• [TASK REQUIREMENTS]: If a line in the records below holds the string "etwas", count it; give only the total.

[Collected data]
○ ○ ○ ○

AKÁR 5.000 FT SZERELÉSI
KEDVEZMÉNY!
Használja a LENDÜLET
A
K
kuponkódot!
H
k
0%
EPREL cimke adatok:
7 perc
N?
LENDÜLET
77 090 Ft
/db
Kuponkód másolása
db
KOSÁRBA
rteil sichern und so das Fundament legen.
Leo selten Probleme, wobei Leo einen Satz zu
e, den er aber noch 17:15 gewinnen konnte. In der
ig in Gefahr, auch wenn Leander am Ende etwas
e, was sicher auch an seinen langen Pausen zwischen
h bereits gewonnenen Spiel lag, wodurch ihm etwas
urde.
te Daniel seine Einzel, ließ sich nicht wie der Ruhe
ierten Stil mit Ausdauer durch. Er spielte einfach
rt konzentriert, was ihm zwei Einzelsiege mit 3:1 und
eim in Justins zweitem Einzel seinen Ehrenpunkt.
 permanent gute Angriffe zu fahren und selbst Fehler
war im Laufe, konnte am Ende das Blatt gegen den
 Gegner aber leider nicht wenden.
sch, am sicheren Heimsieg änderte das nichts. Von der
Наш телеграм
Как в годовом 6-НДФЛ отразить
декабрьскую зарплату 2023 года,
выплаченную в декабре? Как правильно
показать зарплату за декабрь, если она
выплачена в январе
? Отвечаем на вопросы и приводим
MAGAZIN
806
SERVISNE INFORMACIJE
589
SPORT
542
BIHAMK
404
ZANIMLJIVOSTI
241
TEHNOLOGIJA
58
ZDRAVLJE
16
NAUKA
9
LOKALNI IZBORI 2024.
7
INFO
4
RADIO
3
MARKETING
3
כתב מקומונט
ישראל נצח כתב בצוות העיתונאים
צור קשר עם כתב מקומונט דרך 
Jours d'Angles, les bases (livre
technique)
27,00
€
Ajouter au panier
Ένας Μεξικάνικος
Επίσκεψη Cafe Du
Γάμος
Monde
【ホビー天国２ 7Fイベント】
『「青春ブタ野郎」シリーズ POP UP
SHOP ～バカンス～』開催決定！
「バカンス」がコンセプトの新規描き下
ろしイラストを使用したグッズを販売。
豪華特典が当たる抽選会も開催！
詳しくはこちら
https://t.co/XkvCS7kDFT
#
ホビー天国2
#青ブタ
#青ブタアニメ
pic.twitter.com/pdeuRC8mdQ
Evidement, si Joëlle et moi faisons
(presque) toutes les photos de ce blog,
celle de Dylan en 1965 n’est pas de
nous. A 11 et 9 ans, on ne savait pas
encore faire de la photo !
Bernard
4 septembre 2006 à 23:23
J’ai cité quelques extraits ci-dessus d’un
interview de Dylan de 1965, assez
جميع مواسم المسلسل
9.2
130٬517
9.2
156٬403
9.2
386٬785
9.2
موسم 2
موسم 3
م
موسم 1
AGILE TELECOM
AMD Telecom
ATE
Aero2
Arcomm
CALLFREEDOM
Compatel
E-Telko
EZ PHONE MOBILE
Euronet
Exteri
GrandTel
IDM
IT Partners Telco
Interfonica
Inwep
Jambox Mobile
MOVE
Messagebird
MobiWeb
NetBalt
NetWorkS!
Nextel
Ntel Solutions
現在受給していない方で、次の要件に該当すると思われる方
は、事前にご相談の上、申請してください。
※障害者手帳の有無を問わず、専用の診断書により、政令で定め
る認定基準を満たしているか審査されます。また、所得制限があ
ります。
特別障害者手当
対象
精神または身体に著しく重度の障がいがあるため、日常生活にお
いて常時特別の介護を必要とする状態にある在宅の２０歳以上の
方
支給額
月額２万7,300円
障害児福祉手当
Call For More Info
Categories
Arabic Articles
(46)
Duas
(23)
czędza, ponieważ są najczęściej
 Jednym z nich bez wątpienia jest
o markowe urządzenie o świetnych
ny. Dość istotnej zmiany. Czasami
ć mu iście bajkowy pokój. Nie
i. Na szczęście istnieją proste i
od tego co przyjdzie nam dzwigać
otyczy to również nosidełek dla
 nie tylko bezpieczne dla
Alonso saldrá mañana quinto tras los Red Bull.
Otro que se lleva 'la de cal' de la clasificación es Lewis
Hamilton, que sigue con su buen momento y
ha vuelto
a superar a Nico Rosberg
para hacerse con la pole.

○ ○ ○ ○

• [ANSWER]: 2